Convex – founded by the two insurance chieftains Stephen Catlin and Paul Brand – is prominently positioned in Bermuda, Europe and London with vast industry knowledge and a legacy free balance sheet.
But the UK pressure group Market Forces has held the company’s feet to the fire over the coal issue, and through an effective publicity campaign and public demonstrations – including here in Bermuda – demanded that Catlin and Convex say where they stand on providing insurance cover to the massive mining project.
And in finally explaining the Convex position this week, a statement was quietly uploaded to the corporate website, although not widely released.

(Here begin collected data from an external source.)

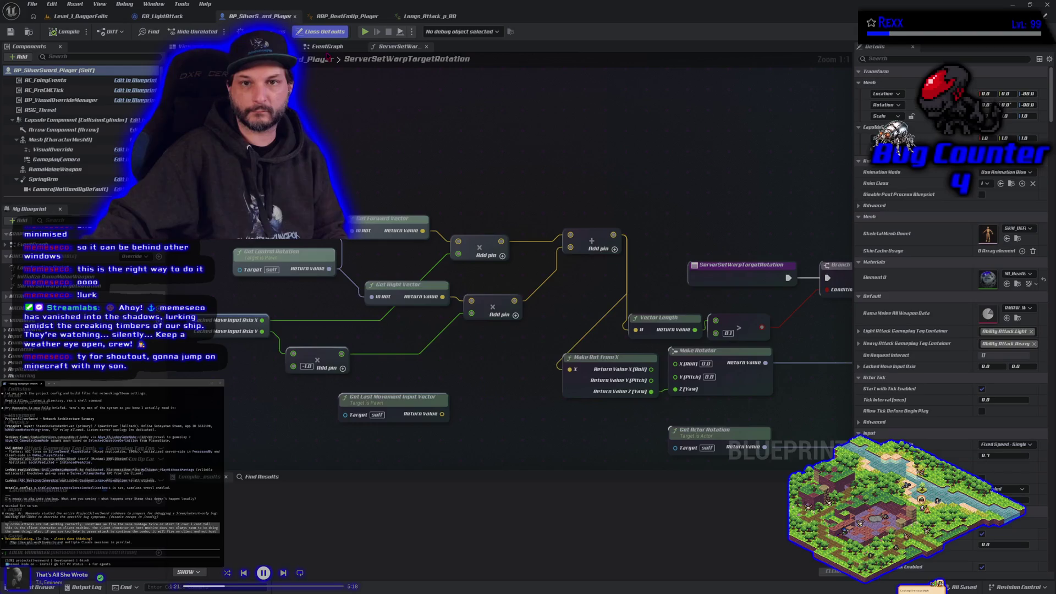
Step: Show BP_SilverSword_Player's EventGraph and pan it to reveal more nodes
{"action": "left_click", "coordinate": [328, 47]}
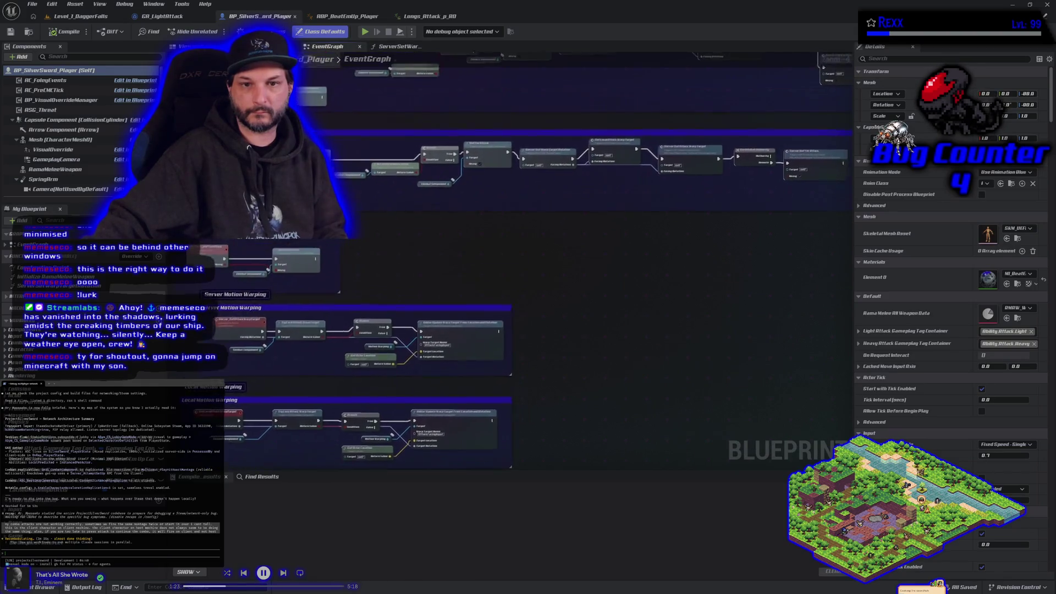
{"action": "mouse_move", "coordinate": [380, 263]}
{"action": "left_mouse_down"}
{"action": "mouse_move", "coordinate": [387, 305]}
{"action": "mouse_move", "coordinate": [376, 279]}
{"action": "mouse_move", "coordinate": [463, 289]}
{"action": "left_mouse_up"}
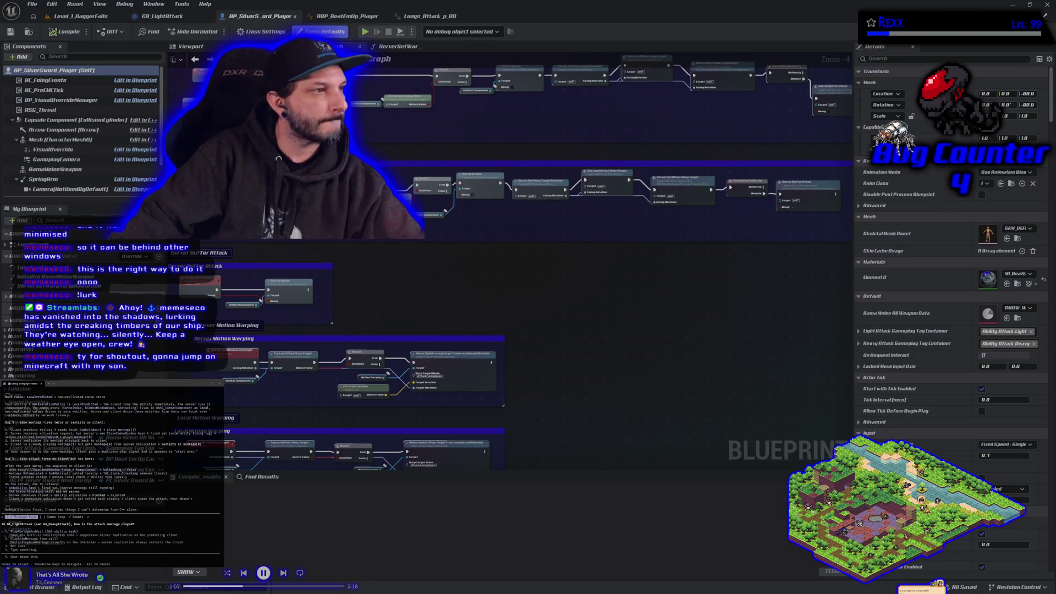
{"action": "scroll", "coordinate": [110, 477], "scroll_direction": "up", "scroll_amount": 3}
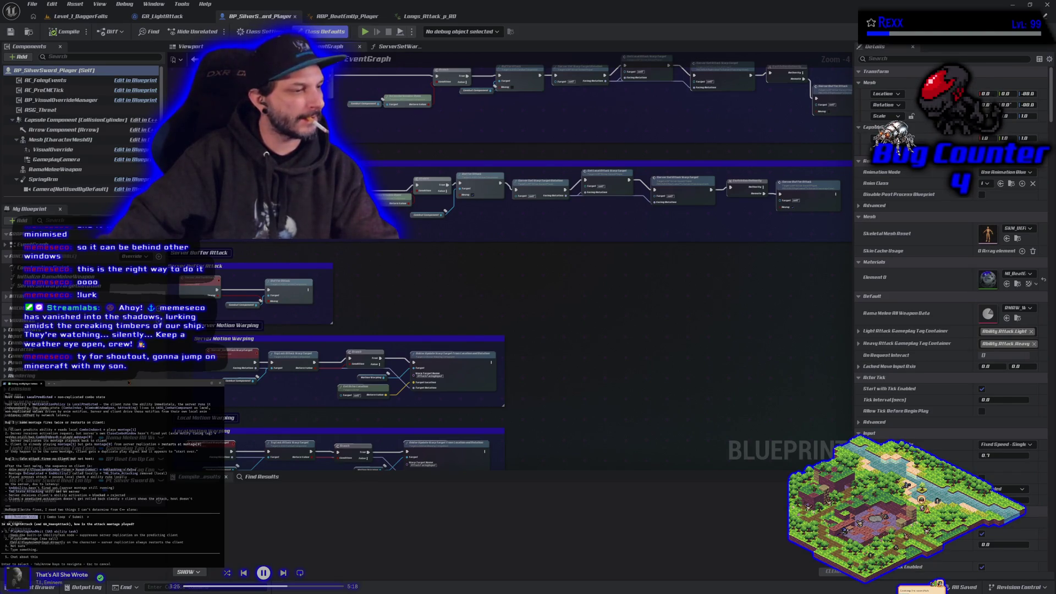
{"action": "key", "text": "Down"}
{"action": "key", "text": "Down"}
{"action": "key", "text": "Down"}
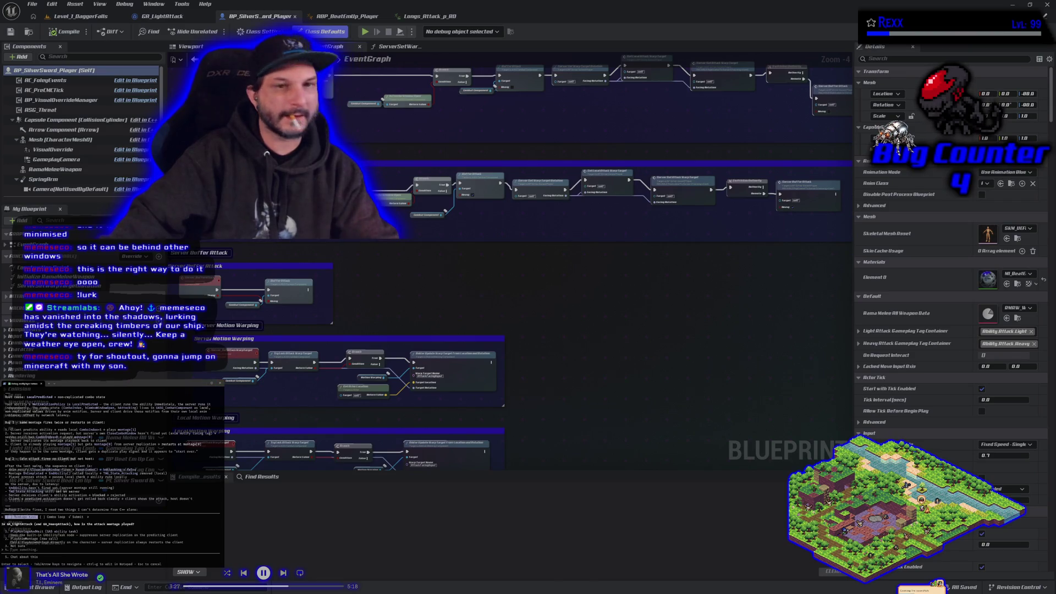
Step: In GA_LightAttack, paste the long text into Claude Code, pick a custom answer, and open GetCurrentComboMontage
{"action": "left_click", "coordinate": [161, 16]}
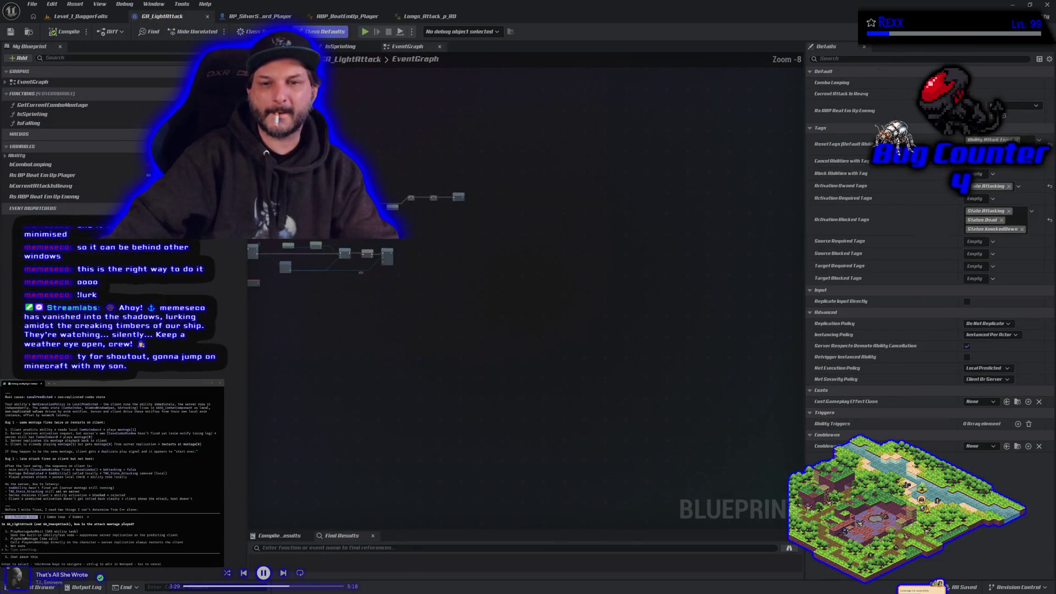
{"action": "left_click", "coordinate": [753, 395]}
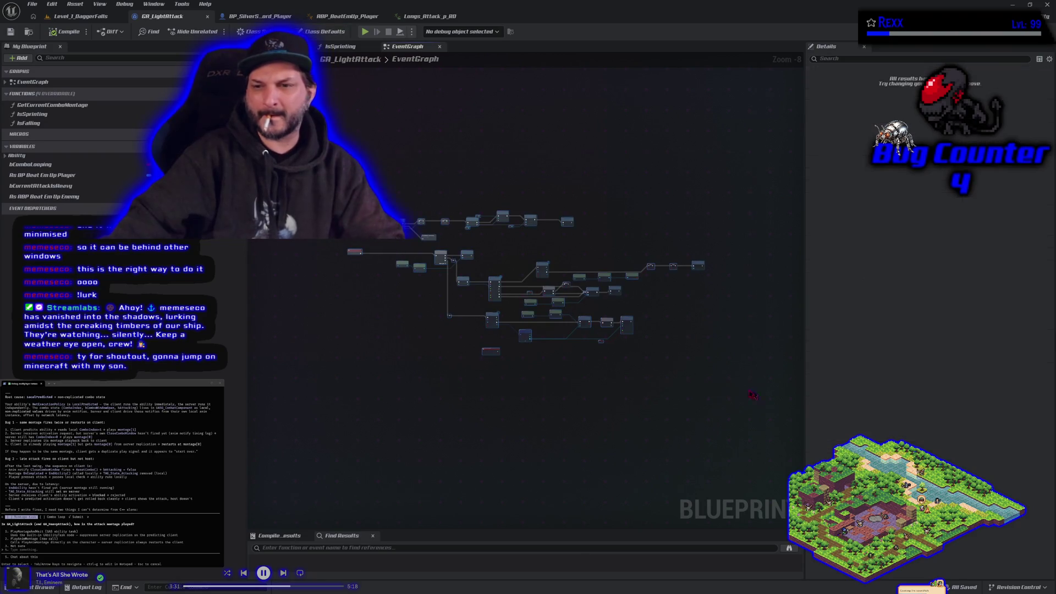
{"action": "mouse_move", "coordinate": [627, 326]}
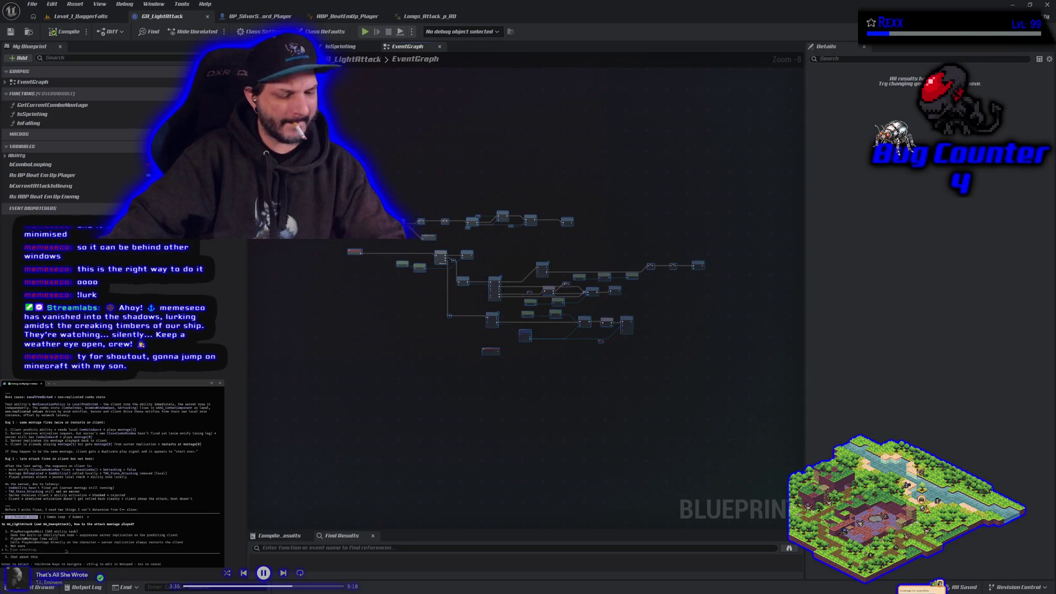
{"action": "key", "text": "ctrl+v"}
{"action": "left_click", "coordinate": [97, 485]}
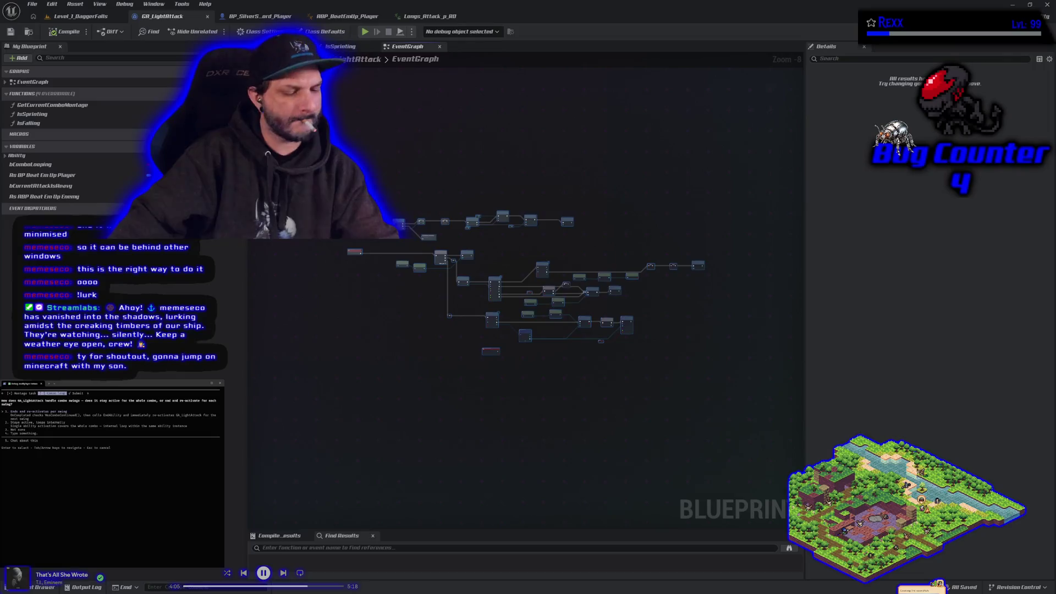
{"action": "key", "text": "Down"}
{"action": "key", "text": "Down"}
{"action": "key", "text": "Down"}
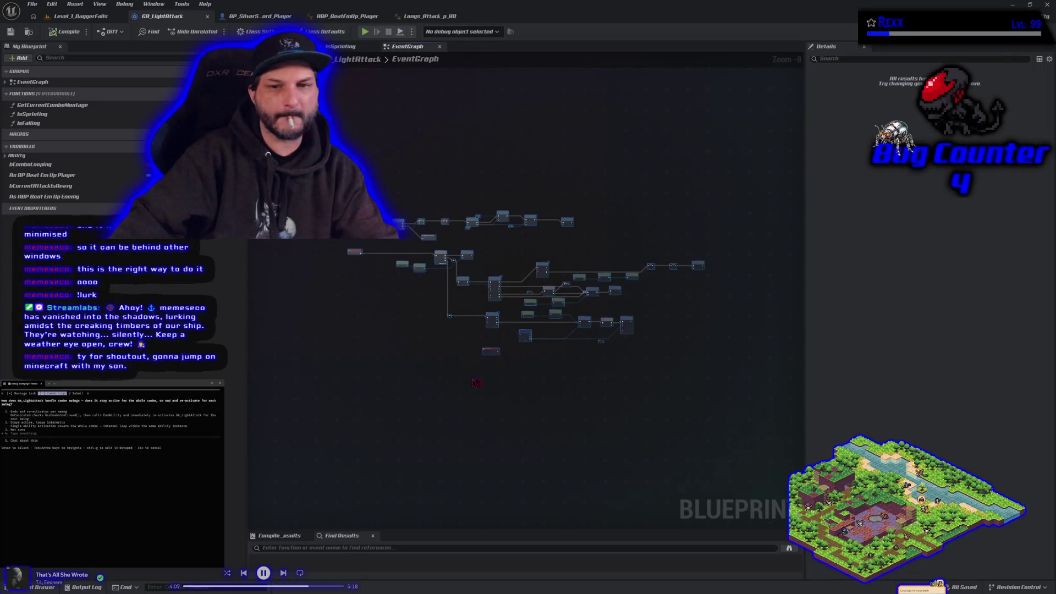
{"action": "double_click", "coordinate": [55, 105]}
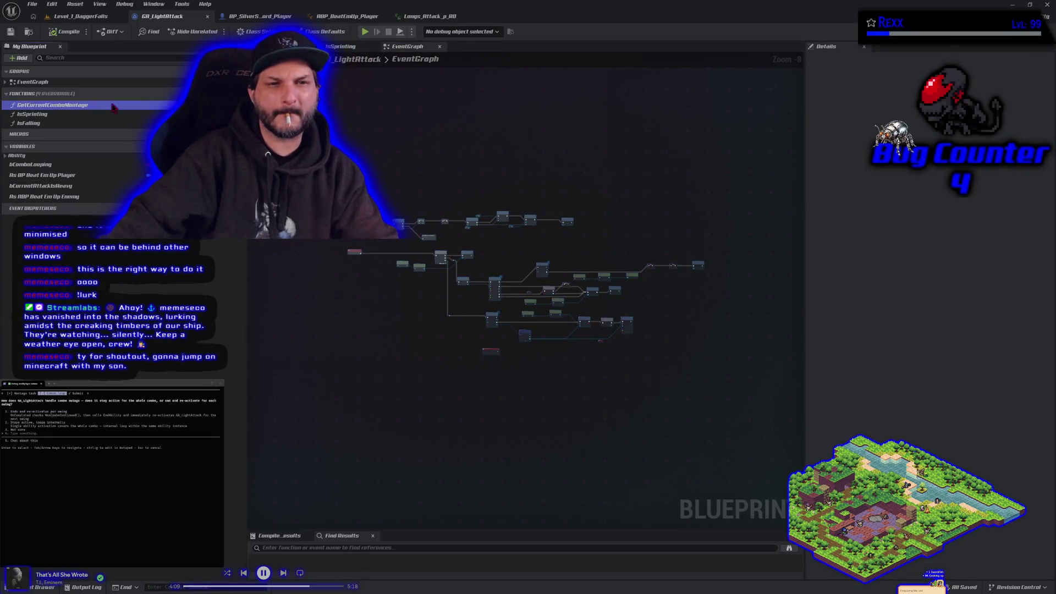
Step: Copy every GetCurrentComboMontage node and paste them into Claude Code
{"action": "left_click_drag", "start_coordinate": [613, 405], "coordinate": [306, 176]}
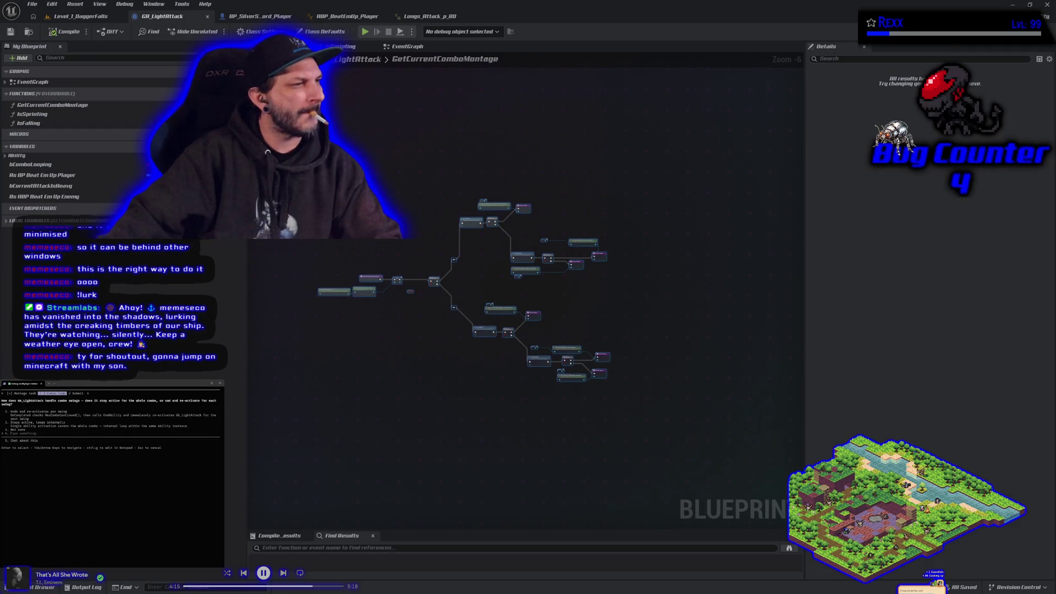
{"action": "key", "text": "ctrl+v"}
{"action": "left_click", "coordinate": [90, 483]}
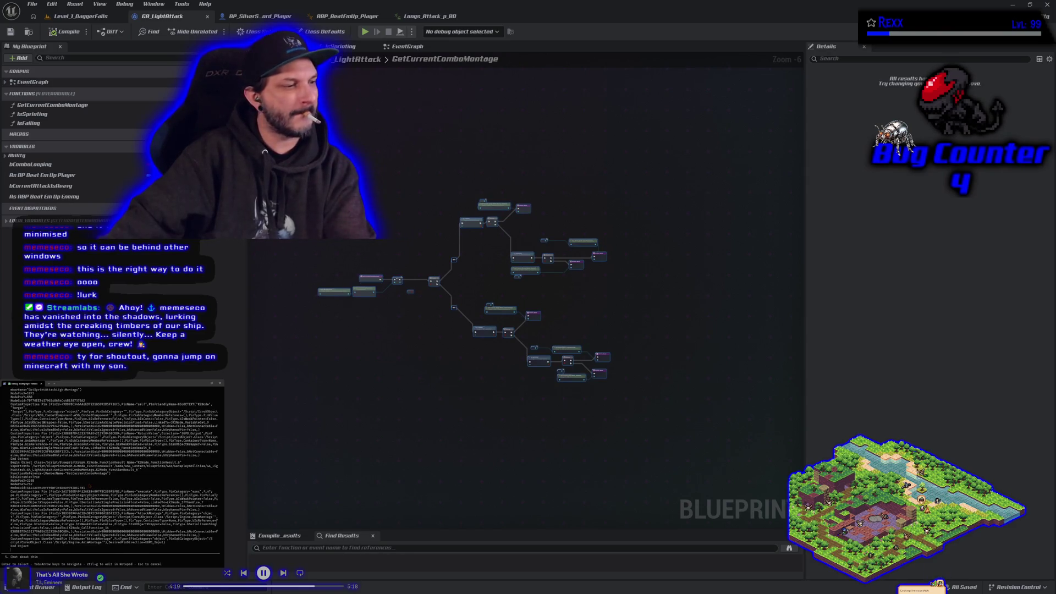
Step: Submit the answers to Claude Code and return to the Level_1_DaggerFalls level
{"action": "key", "text": "Return"}
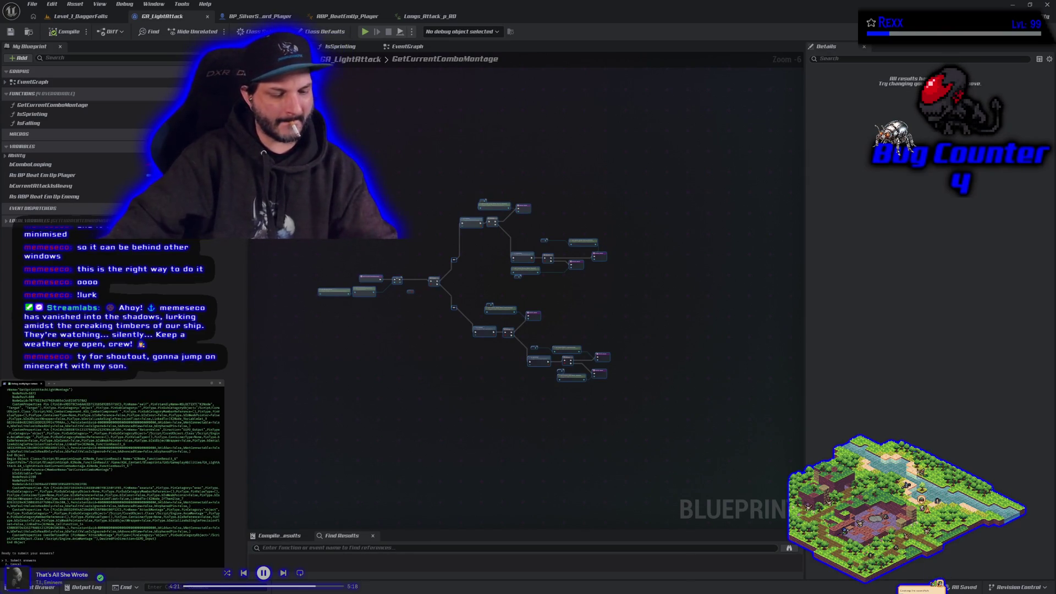
{"action": "key", "text": "Return"}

It said: “Client confidentiality is a fundamental principle at Convex and, as such, it is our policy, along with many other financial institutions, not to comment publicly about our clients or any specific risk.
“However, we feel obliged to correct inaccurate and misleading information concerning our alleged involvement in a new coalmine in Australia, which has been published both on social media and copied, unchecked, in certain media outlets.
“Unfortunately, this campaign has the potential to unfairly affect a number of our environmental and sustainability partners, connected with the recently announced Convex Seascape Survey.
“The Convex Seascape Survey brings together a multidisciplinary team made up of world-class ocean and blue-carbon scientists.
“This ambitious five-year global research programme is the largest attempt yet to build a greater understanding of the properties and capabilities of the ocean and its continental shelves in the earth’s carbon cycle, as a part of the urgent effort to address climate change.
“In our view, it would be a terrible irony if a science research project of this importance was impacted by a false rumour about the insurer that sponsors it.
“Therefore, we would like to confirm that, in line with our ESG policy, we will not insure the construction or operation of any new thermal coalmine and/or its dedicated infrastructure.”
Market Forces were quick to react that the company had acknowledged that their lack of clarity regarding its position was a reputational threat.
The campaign’s response added: “Adani’s Carmichael coal project has triggered a mass exodus of insurers and financiers who are unwilling to support new thermal coal mines due to their contribution to climate change.
“Convex is the 43rd insurer to rule out underwriting of Adani’s mega mine that will produce 4.6 billion tonnes of carbon pollution and open the largest new coal basin in the world, the Galilee Basin in central Queensland Australia.
“In total, 108 major companies have publicly rejected Carmichael.”
One Market Forces campaigner, Riario Sforza, stated: “Every insurance company on Earth should be running a mile from Adani’s climate-wrecking coalmine.
“The fact there are now 43 major insurers on the public record saying they won’t touch the Carmichael project demonstrates the reputational risk any company associated with it faces.”
“Now, all eyes are on Helvetia Group and Lloyd’s of London. Helvetia needs to clarify its current and intended future relationship to the Adani Carmichael project, while Lloyd’s must now confirm that no syndicate of the Lloyd's market will issue new, or renew existing, insurance for the Adani Carmichael coalmine and associated infrastructure.”